Anyway, what does all this out of order business mean? Is the 7000 series going to be more like an x86 cpu, in which case, wouldn't that be bad? Don't modern gpus use risc architecture?
Well, in the sense that everything designed after risc is risc.
Current AMD GPUs are VLIW, like Itanium, while nVidia uses a SIMD/MIMD system, much like this new one AMD just revealed.
And OoO is IMHO not the correct word for what they do here. Ultrasuperhyperthreading?
Bound to give big improvements to peformance.
That has to benefit not only compute but graphics too right? unused resources suck reguardless of what you useing your card for.
Not really. A single-precision FMA unit is ~20 000 transistors, and the chips they build have over a billion transistors. They could add a couple of thousand extra of them and it would be hardly noticeable in chip size and power.
What costs is getting the data where it needs to be, when it needs to be there. VLIW was used because it's relatively cheap to implement regards to shuffling data around (4 individual register files, as opposed to one large one, and you only move data between them trough the eu's), and while it only helps in limited situations, graphics was one of them.
Now they have to shuffle their warps between the 4 execution units of the CU -- I guarantee you that in the domain of graphics, they are wasting more power and die area on the new design than the old one. It's just that now it's useful for a lot more things. (And also good for more exotic graphics routines -- I believe John Carmack has been itching to be able to program GPU's more directly to implement some cooler rendering algorithms.)
Again sounds like it ll give big improvements to performance.
Again, mostly for complex tasks. There isn't
that much pixel-independent operations or control flow in graphics tasks.
Sounds good, I guess this means cayman was doing "expensive" trps to VRAM for synchronization? So performance found for this as well.
Synchronization was expensive on cayman. Guess how often most graphics engines synchronize anything? A handful of times a frame.
BOOOOOM!.... AMD tessellation performance will skyrocket with new card.

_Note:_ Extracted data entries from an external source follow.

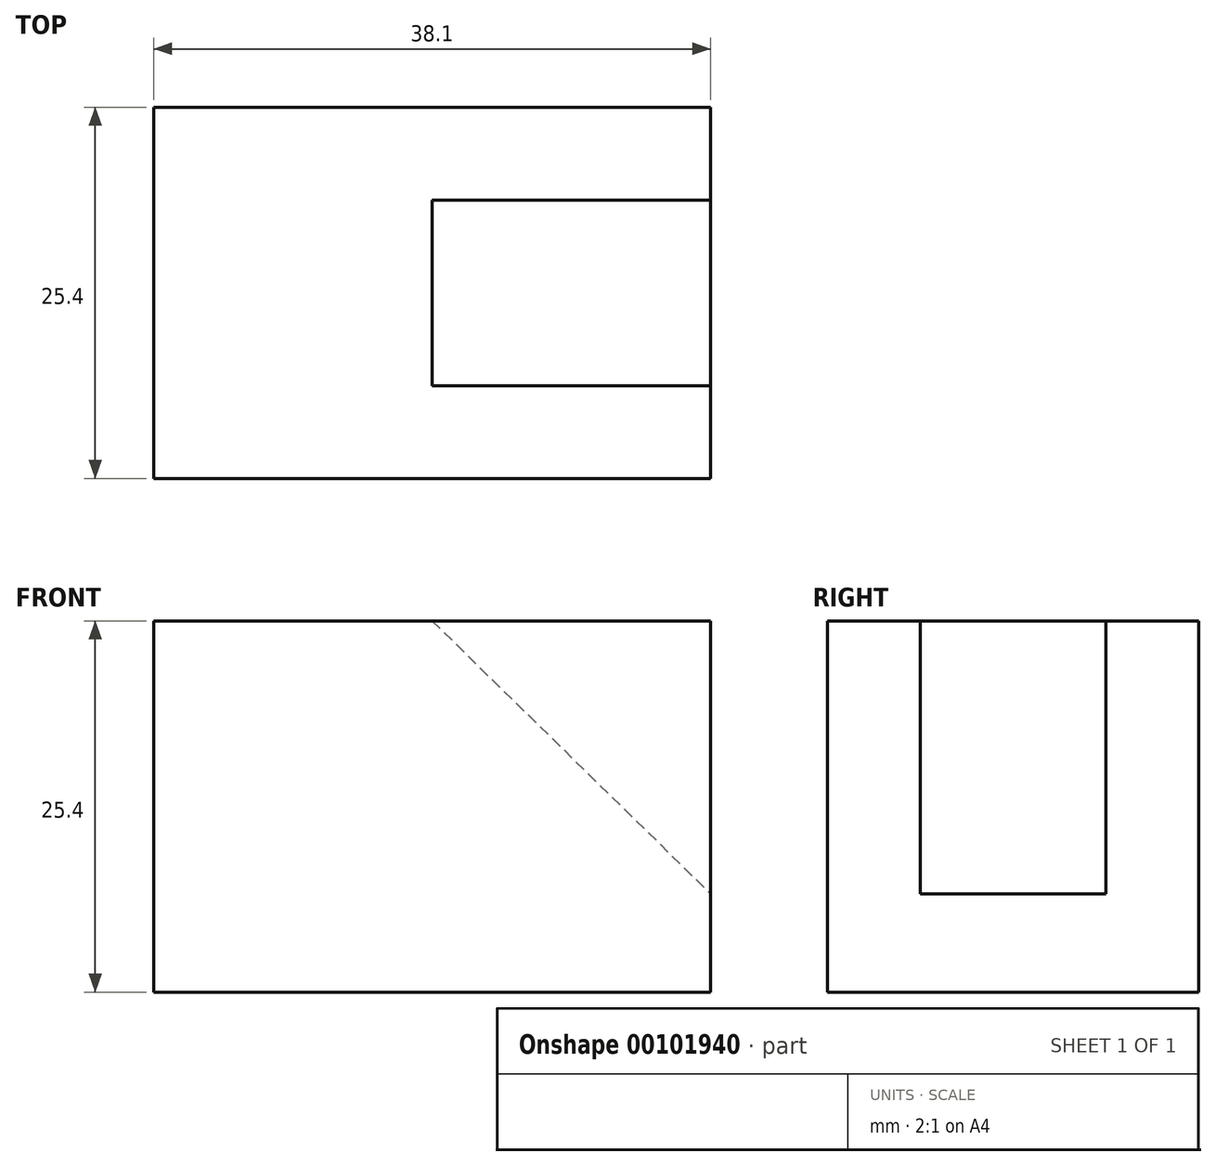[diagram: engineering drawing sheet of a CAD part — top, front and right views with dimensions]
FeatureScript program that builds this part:
annotation { "Feature Type Name" : "Feature", "Feature Type Description" : "" }
export const myFeature = defineFeature(function(context is Context, id is Id, definition is map)
    precondition{}
    {
        {
            var Q0;
            Q0=qCreatedBy(makeId("Front.planeOp"),FACE);
            var sketch = newSketch(context, id + "F0", { "sketchPlane" : qUnion([Q0])});
            skLineSegment(sketch, "E0.bottom", {"start": v(0, 0) * mm, "end": v(38.1, 0) * mm});
            skLineSegment(sketch, "E0.top", {"start": v(0, 25.4) * mm, "end": v(38.1, 25.4) * mm});
            skLineSegment(sketch, "E0.left", {"start": v(0, 0) * mm, "end": v(0, 25.4) * mm});
            skLineSegment(sketch, "E0.right", {"start": v(38.1, 0) * mm, "end": v(38.1, 25.4) * mm});
            skSolve(sketch);
        }
        {
            var Q0;
            Q0 = qSketchRegion(id + "F0", true);
            extrude(context, id + "F1", {"entities" : qUnion([Q0]), "endBound" : BoundingType.SYMMETRIC, "depth" : 25.4 * mm});
        }
        {
            var Q0;
            Q0=makeQuery(id+"F1.opExtrude","CAP_FACE",FACE,{"disambiguationData":[OSD([sQuery(id+"F0.wireOp",EDGE,"E0.bottom"),sQuery(id+"F0.wireOp",EDGE,"E0.top"),sQuery(id+"F0.wireOp",EDGE,"E0.left"),sQuery(id+"F0.wireOp",EDGE,"E0.right")])],"isStart":false});
            var sketch = newSketch(context, id + "F2", { "sketchPlane" : qUnion([Q0])});
            skLineSegment(sketch, "E1", {"start": v(19.05, 25.4) * mm, "end": v(38.1, 6.73) * mm});
            skSolve(sketch);
        }
        {
            var Q0;
            {var subQ0=sQuery(id+"F2.wireOp",EDGE,"E1");Q0=makeQuery(id+"F2.imprint","IMPRINT",FACE,{"disambiguationData":[TD([[makeQuery(id+"F2.imprint","IMPRINT",EDGE,{"derivedFrom":subQ0}),1.0]])]});}
            extrude(context, id + "F3", {"entities" : qUnion([Q0]), "operationType" : NewBodyOperationType.REMOVE, "oppositeDirection" : true, "depth" : 19.05 * mm, "hasSecondDirection" : true, "secondDirectionOppositeDirection" : true, "secondDirectionDepth" : 6.35 * mm});
        }
    });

Which is one of those area's where theyve been abit weaker than Nvidia
(atleast in synthetical benchmark programs).
Which is a bit sad. Because in reality, there was no need for this. They were perfectly capable of delivering more than one triangle (for overdraw) per pixel on screen -- any program which wanted more tesselation capability than AMD could provide, was simply wasting it as opposed to using it. Marketing wins yet again.
Basically, all the real improvements I can see are for compute. Ignoring the rops, and unless there is anything they are keeping for themselves, this should do worse for power/area when compared to cayman on the same process node. But it should bring computing parity with NV, and given how much better AMD consistently seems to be on the silicon design side (as opposed to the chip architecture), it's entirely feasible that their chips will be
the stream compute platform for tomorrow.
You might have noticed a little caveat up there in my gloominess for graphics -- the rops are a big deal, and they revealed almost nothing about them. For graphics, if Cayman had twice the rops it would probably match up evenly with GTX580. But AMD couldn't add any more of them, because they are tightly integrated with the memory controllers (4 per controller, and that's it), and they didn't want to make the memory bus any wider because it much increases fixed per-card costs. Perhaps now they either have a more flexible rop architecture, or just double the rops per pipeline? GDDR5 certainly has the bandwidth for it.
Sounds like Haswell to me.
No, it doesn't. At all. If it did, Haswell would be utterly awful. First and foremost, it needs to deliver single-thread performance, and Intel knows that.
Also, the point about "before larrabee" wasn't who started first, it was that this is not a response to anything that Intel has done, because work on this had to start before anything about larrabee was publicly talked about. The basic design for this was likely done more or less immediately after AMD and ATi merged. Designs converge, not because people copy each other, but because given a task, there usually is the best way to do it.